Today (6/4/12), almost 21 million public school students in the Philippines started going to school or went back to school. Recent news reports stated that there have been challenges in implementing the K to 12 education program in the country.
An article in the Philippine Daily Inquirer indicated that the public schools are continuously plagued by such classic problems as lack of school facilities and lack of teachers. To date, I still find it hard to understand why the government has pushed through with this program though the fundamental needs of education have not been met. In my opinion, being the only country in Asia or even in the world without the K to 12 program is not a valid reason for implementing this educational system in the Philippines. One blogger even quoted the findings in the study conducted by TIMSS (Trends in International Mathematics and Science Study), which reveal that there is no correlation between the number of years a student stays in school vis-a-vis his/her academic performance.

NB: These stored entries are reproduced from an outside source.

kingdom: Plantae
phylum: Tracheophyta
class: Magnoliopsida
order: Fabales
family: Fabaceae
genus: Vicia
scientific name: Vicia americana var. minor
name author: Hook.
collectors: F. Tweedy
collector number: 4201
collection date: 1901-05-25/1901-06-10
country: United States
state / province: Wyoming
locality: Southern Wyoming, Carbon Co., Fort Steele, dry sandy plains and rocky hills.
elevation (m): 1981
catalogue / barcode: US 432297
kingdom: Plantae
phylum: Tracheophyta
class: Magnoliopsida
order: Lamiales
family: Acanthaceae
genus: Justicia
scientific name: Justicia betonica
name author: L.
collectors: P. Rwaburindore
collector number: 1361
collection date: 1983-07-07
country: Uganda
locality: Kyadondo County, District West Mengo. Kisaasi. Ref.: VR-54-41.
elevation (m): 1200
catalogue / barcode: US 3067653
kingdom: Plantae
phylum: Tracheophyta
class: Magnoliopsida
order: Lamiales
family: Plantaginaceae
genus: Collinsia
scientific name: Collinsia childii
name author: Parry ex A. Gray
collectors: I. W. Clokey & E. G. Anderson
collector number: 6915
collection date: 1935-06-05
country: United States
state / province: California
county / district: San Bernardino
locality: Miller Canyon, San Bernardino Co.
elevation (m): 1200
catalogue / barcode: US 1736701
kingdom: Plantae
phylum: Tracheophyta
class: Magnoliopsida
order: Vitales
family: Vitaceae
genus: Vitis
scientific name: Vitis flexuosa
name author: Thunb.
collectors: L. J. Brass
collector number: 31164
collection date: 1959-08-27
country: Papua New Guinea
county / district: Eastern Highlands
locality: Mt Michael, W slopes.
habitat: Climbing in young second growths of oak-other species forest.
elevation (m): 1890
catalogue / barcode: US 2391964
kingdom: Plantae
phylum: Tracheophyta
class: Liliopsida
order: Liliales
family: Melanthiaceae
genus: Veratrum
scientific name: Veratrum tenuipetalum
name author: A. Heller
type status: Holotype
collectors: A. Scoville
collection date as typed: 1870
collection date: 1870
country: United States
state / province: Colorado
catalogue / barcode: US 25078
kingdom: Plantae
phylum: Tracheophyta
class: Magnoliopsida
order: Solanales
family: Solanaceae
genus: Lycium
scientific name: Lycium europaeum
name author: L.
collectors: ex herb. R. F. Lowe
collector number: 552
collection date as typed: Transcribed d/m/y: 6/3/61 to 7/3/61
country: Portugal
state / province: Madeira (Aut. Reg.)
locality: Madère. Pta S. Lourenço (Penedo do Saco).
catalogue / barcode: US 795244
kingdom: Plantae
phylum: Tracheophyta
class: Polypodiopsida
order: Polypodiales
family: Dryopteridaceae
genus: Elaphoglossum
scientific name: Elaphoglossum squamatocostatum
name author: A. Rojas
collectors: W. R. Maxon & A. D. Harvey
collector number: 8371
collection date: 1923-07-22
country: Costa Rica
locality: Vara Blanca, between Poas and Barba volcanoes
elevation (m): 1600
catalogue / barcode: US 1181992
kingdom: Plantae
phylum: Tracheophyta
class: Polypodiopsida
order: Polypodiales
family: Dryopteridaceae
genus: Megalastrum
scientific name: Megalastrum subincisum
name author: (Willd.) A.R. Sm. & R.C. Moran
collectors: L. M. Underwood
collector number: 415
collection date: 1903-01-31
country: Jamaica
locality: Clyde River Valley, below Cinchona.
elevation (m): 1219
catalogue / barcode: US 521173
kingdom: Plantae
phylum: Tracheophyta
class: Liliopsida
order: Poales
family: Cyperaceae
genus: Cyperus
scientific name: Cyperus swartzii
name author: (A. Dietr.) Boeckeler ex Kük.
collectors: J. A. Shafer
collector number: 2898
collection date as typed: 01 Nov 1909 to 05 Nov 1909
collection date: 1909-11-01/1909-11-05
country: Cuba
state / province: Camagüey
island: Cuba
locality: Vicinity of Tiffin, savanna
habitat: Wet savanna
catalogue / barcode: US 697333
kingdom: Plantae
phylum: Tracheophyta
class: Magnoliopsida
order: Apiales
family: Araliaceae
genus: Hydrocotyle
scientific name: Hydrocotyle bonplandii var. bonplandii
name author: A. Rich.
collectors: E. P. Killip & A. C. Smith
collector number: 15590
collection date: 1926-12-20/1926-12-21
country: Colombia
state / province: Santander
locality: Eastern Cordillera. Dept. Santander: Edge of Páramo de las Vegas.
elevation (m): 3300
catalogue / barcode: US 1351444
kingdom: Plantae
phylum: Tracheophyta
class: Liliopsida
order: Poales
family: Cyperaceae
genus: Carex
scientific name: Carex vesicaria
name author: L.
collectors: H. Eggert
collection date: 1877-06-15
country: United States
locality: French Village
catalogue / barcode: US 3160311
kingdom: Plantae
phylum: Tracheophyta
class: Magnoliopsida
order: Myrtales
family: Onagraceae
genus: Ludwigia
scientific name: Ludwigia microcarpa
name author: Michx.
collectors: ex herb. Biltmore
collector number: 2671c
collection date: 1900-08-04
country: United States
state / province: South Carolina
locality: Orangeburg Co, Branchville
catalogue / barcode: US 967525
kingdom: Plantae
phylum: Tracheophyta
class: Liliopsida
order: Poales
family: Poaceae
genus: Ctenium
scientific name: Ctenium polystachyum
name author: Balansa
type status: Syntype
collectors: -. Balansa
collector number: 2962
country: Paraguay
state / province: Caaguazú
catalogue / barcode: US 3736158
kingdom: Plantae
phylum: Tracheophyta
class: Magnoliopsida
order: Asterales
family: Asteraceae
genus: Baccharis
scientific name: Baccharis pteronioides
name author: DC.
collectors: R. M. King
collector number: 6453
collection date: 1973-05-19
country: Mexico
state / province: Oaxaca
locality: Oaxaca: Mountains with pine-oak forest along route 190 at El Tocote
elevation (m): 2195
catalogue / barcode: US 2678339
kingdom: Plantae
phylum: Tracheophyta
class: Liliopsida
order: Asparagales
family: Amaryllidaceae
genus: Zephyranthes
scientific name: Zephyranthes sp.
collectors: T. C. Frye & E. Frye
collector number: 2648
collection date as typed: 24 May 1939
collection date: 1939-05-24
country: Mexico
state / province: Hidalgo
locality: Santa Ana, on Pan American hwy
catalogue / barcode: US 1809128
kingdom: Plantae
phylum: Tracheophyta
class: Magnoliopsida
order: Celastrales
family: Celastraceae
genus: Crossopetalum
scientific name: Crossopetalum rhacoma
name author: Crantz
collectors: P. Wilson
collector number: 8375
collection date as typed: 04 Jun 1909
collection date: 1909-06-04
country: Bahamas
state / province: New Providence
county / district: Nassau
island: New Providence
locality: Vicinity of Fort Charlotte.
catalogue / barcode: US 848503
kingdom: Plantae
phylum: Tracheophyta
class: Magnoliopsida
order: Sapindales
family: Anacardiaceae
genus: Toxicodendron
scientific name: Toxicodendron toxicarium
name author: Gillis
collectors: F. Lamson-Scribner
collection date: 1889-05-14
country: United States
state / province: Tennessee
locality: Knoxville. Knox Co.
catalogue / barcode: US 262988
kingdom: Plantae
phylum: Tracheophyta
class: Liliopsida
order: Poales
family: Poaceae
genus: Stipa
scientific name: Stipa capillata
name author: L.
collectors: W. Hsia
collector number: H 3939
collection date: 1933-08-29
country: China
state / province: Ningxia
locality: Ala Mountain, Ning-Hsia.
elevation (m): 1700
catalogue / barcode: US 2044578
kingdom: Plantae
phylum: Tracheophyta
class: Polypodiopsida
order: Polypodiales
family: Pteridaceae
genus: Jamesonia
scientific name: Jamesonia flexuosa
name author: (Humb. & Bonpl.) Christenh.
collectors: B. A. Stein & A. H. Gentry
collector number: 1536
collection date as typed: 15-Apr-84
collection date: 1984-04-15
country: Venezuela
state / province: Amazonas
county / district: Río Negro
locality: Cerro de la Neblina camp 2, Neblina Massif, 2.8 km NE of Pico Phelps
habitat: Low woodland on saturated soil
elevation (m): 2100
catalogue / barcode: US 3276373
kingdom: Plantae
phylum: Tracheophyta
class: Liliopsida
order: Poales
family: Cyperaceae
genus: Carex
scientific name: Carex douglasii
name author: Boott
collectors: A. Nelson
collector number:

Based on statistics, I believe that the Philippines is not yet ready for this type of program since that program does not address the basic problem in the Philippine education, which for me is sending all the Filipino children to school. According to the National Statistics Coordination Board (NSCB), the Philippines still looks sluggish in terms of net enrollment at the primary and secondary level. The NSCB reported in its website that a closer look at the Millennium Development Goals (MDG) on Achieving Universal Primary Education shows no siginificant increase in the enrollment of the elementary students within an 18-year period (from 84.1% in 1990 to 85.1% in 2008), which means it would be very difficult, if not impossible, for the Filipino children to have a 100% access to enter into the primary school.
I think that this K-12 program will only serve to widen the gap between the rich and the poor, since those families who have good financial resources can most likely afford to support their children to finish their schooling, while those families in the rural areas, or even those who live in the cities that are poor may not even have enough resources to pay for a full day’s meal, much more a pen or paper for an additional two years in the K to 12 program.
I would like to share a film clip with my readers – this was shown to me by Sister Angela of the Idente Missionaries, which I really found to be a true eye-opener. This concerns the plight of the children in Zamboanga and the daily hurdles they have to face just to go to school. It makes me wonder why the government’s focus has been directed at the K to 12 program, instead of these children who really need the government’s assistance and support.